Der Antrieb der Ninja 400 folgt einem ganz anderen Ansatz. Für die Führerscheinklasse bis 48 PS konzipiert, strebt er nicht nach hoher Spitzenleistung. Deshalb und um Produktionskosten zu sparen, kommt er mit zwei Zylindern aus und ist im Verhältnis weniger kurzhubig als der Vierzylinder. Anders als die meisten modernen Reihenzweizylinder bewegt er Pleuel und Kolben mit 180 statt 90 Grad Hubzapfenversatz. Die Massenkräfte gleichen sich dadurch aus, nicht aber die Massenmomente, weshalb er eine Ausgleichswelle bekam, um Vibrationen zu dämpfen. So unterschiedlich die Technik, so unterschiedlich setzen sich die Motoren in Szene. Der Zweizylinder startet prompt und tuckert sehr dezent im Standgas vor sich hin. Der Vierzylinder ist anspruchsvoll und expressiv, will genau dosierte Choke-Unterstützung und verlangt einiges Orgeln des Anlassers, bis er zündet. Dann aber hebt ein Concerto grosso an; er saugt zischend an, scharrt mit der Steuerkette, klackert mit den noch kalten Kolben und trompetet überraschend tief aus der Vier-in-eins-Auspuffanlage, die komplett aus Edelstahl besteht.

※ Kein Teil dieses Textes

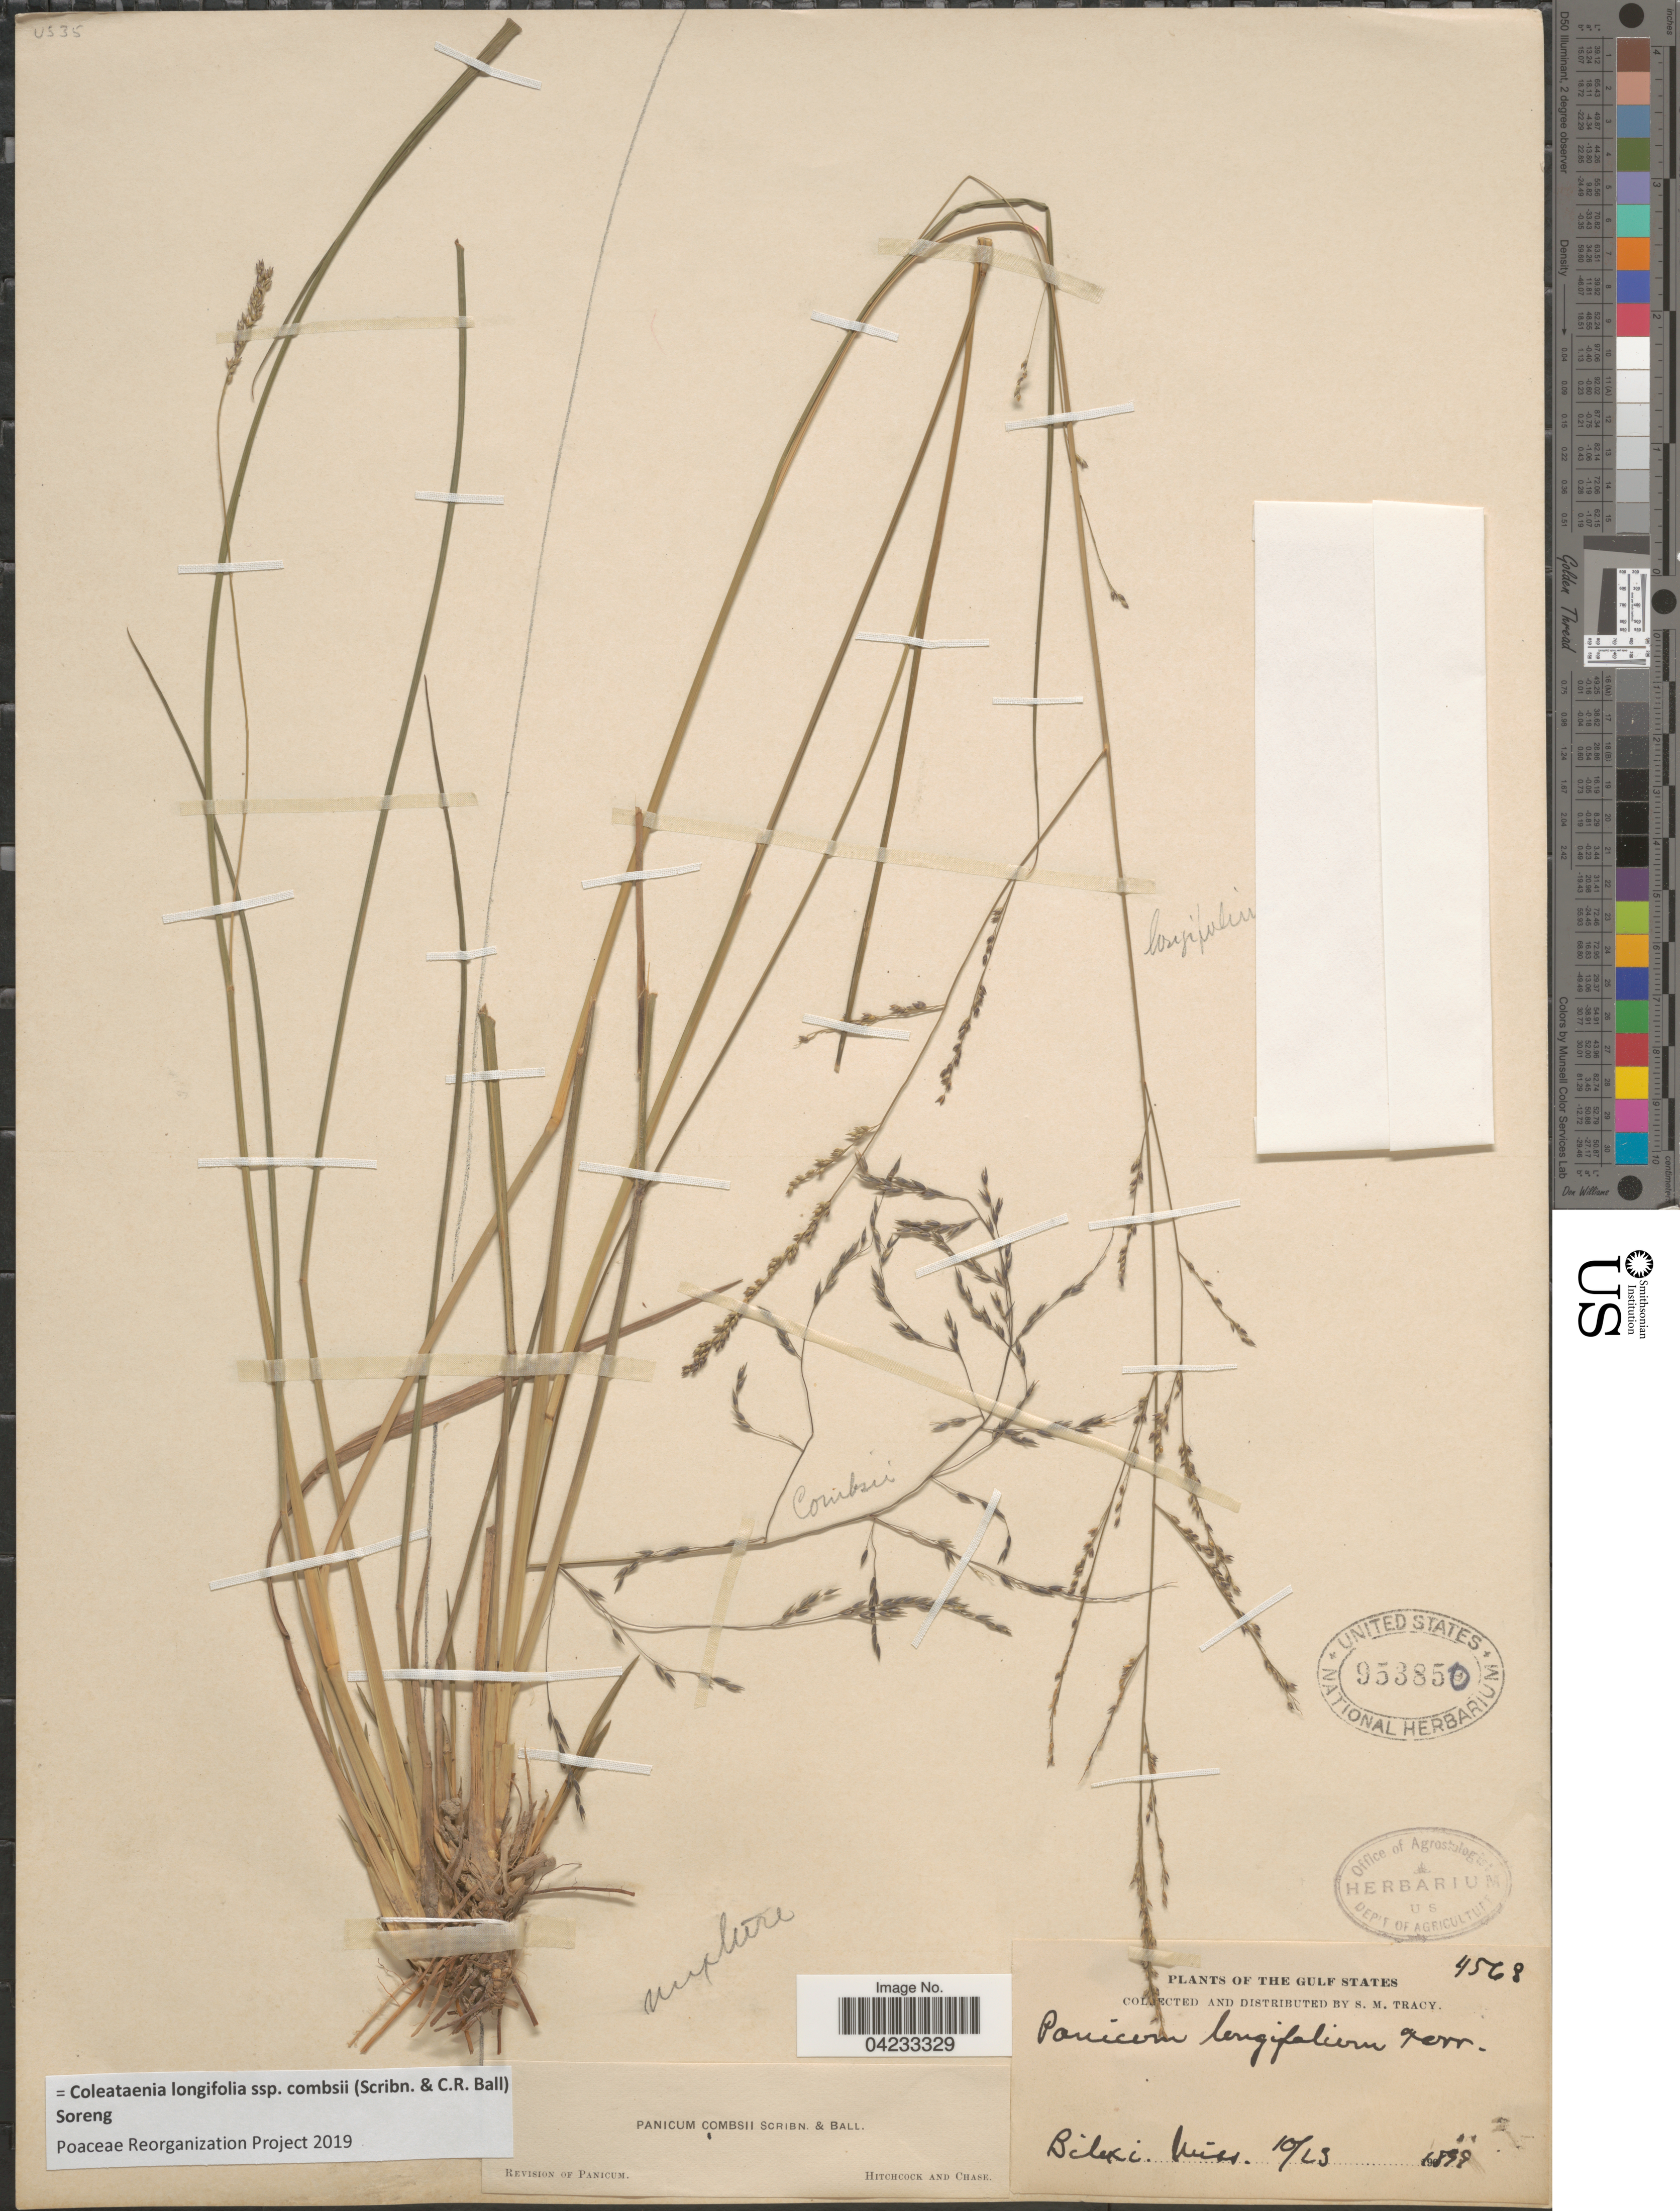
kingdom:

Ninja 16 Kilogramm leichter als die ZXR

Ähnlich beim Anfahren. Auf der Ninja 400 rückt man mit dem Zug eines Fingers die Kupplung aus, legt den ersten Gang ein und fährt mit wenig Drehzahl von dannen, leicht und lässig. Auf der ZXR zieht die linke Hand gegen stramme Federkraft den Kupplungshebel, muss der linke Fuß erst einmal die hoch platzierte Raste ertasten, bevor er den ersten Gang einlegen kann, der mit einem trockenen „Klonk“ Bereitschaft meldet. Das Anfahren mit dem hochtourigen Motor und dem relativ langen ersten Gang erfordert wohldosierte Kupplungsschleiferei bei mindestens mittleren Drehzahlen. Wer es zügig haben will, sollte auf etwa 8.000/min einkuppeln. Die Fahrdynamik der ZXR 400 ist also nicht einfach so zu haben, sondern nur mit Konzentration und Einsatz.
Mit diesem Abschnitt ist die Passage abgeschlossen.